For most families, the journey of taking care of a child with special needs is “a marathon, not a sprint.” The emphasis must be on taking care of yourself and your family in order to take on the long-term role of advocate. Don’t underestimate the value of getting some exercise, having a routine, eating well, laughing, taking deep breaths to relax, and surrounding yourself with positive people. This can be hard to do sometimes when facing so many challenges. Also, remember that each member of a family is important and should have their needs valued and met.
While important for anyone, these “little things” are actually critical for those of us who struggle to find a normal life and some balance while dealing with disability. Those little things can also be the most difficult to obtain for any family affected by disability. Don’t get lost in the fight for disability, school services or insurance coverage. Long-term stress from a conflict driven life can have a huge impact on the health of a caregiver/advocate.
After more than two decades as a professional and living the life as a special needs caregiver personally as well, I’d like to share some things I’ve learned to help you become a great advocate while also maintaining some balance in your life:
1. Separate out the urgent from the non-urgent issues.
Write down daily goals and weekly goals and link those with appointments and tasks that are already set up.
2. Gather information.
Do go on the web to search for information but limit your time online. Disability can be very isolating and there is a tendency with the isolation to be online for literally hours and hours to research everything that has ever been published. Research your current issues, but keep a balance. Don’t become overwhelmed.
Write a brief summary of the issue you are facing. It should be concise and without emotion. If the provider is open to it, then share that summary in advance. If not, use it for your own notes and to be prepared for your upcoming meeting or communication.
3. Become the expert.
Most families and individuals with disabilities are going to interact with many professionals, caregivers, educators, clinicians, etc. in their lives. In other words, there is an individualized team for every disabled person and their family. There is not always an opportunity for each member of the team to consult with others on the team. Maybe team members do not agree on goals or action steps. This puts you, the individual/advocate, right in the middle.
Document steps you have taken and results from those actions. If you have tried a certain therapy or medication and it did not have a great outcome, then write it down. If you have applied for a certain benefit in the past and were denied, document that as well.
When you work with the various members of your team, you will develop credibility if you are organized and can summarize issues quickly. Many advocates can appear as a drowning person, always in a panic and grabbing at anything nearby to hold onto in attempt to save themselves.
4. Pull together a trusted team.
This will take some time. Many therapists, schools, service providers will not be a good match the first time out. Even when you do find good fits, people change jobs, an individual’s needs change and benefits rules change as well. It is an ever-changing landscape and hard to keep up. However, knowing that plans may change, a great advocate will always have a plan. Find the best team for your current plan.
5. Learn to prioritize.
Once you have your goals listed, team organized, and have done your research, now you can prioritize an action plan to address and advocate for certain issues. You do not have to deal with all the issues all the time. It is likely that only a very few decisions actually have to be made immediately.

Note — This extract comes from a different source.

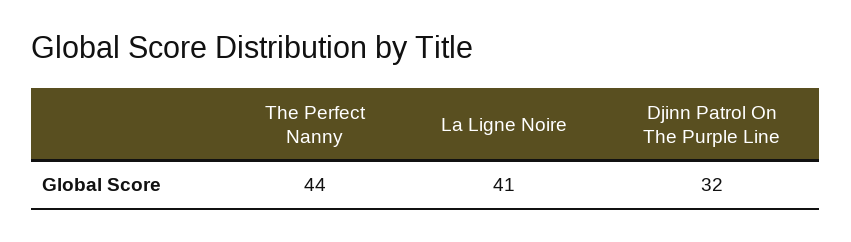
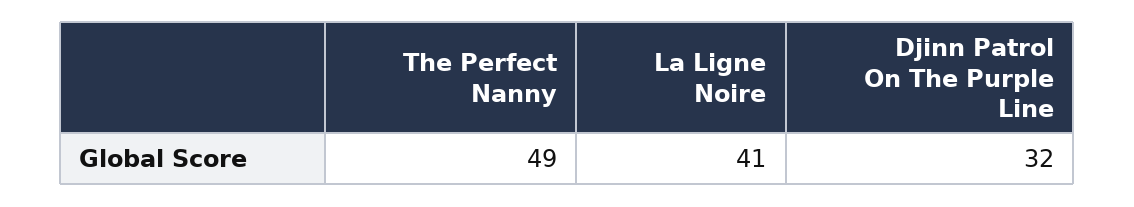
The Perfect Nanny: 44 -> 49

6. Establish good communication.
For most disabled individuals and their families, as advocates they do need to be assertive; providers often do not agree, sometimes do not respond, and sometimes do not do what you need to have done in a timely manner. Assertiveness can mean getting better results or outcomes because that means you actually go after what you need. Many providers are underfunded, understaffed, and in general, just overwhelmed with all the individuals they are meant to care for.
But, when advocates become frustrated, this assertiveness can become abusive and this abuse is often misdirected. It is understandable that families and individuals get frustrated, but be cautious. These same people who frustrate you now are the ones who ultimately will be there to help you. In fact, even if they are underperforming, they may be all you will get to assist you in any given area.

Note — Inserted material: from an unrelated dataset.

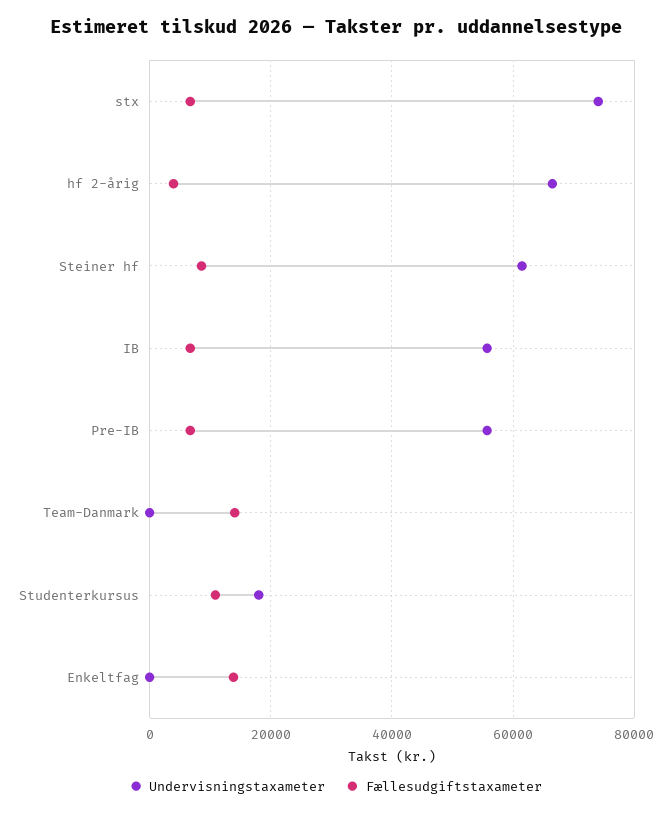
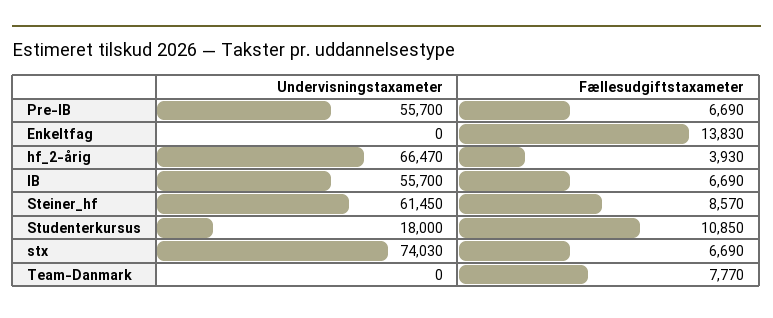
Fællesudgiftstaxameter, Team-Danmark: 14000 -> 7770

Unfortunately, sometimes even advocates with the best intentions can bring negative attention to themselves or their family. Because you are the hub of the team, you become the central source, or “gatekeeper”, of all information. It may not always be possible to have the team speak to each other in a group format. Therefore, your communication must be precise, with as little emotion as possible and succinctly documented.
7. Share the advocate role!
Even if you don’t see the immediate value in these relationships, it is very important that there are many people who know you and your family and feel invested in your care. Once you find someone who is good and willing to advocate for the disabled individual, enlist them and thank them for their assistance.
8. Learn to recognize when the conflict has become threatening and you are out of your depth.
Finally, be thoughtful about the long-term value of developing relationships with physicians, providers, schools, case workers and others. Nurture these relationships. Of course, you have legal rights, but remember, these rights are moderated by people. It is always better if plans are a team decision rather than a reluctant response to a demand. Give the team the benefit of the doubt and believe that everyone is working hard and trying their best. Being patient, thoughtful, and encouraging in those relationships with the people and healthcare providers (who are often the source of frustration and bad news!) is a challenge but is so critically important in the success of your advocacy for your special needs child.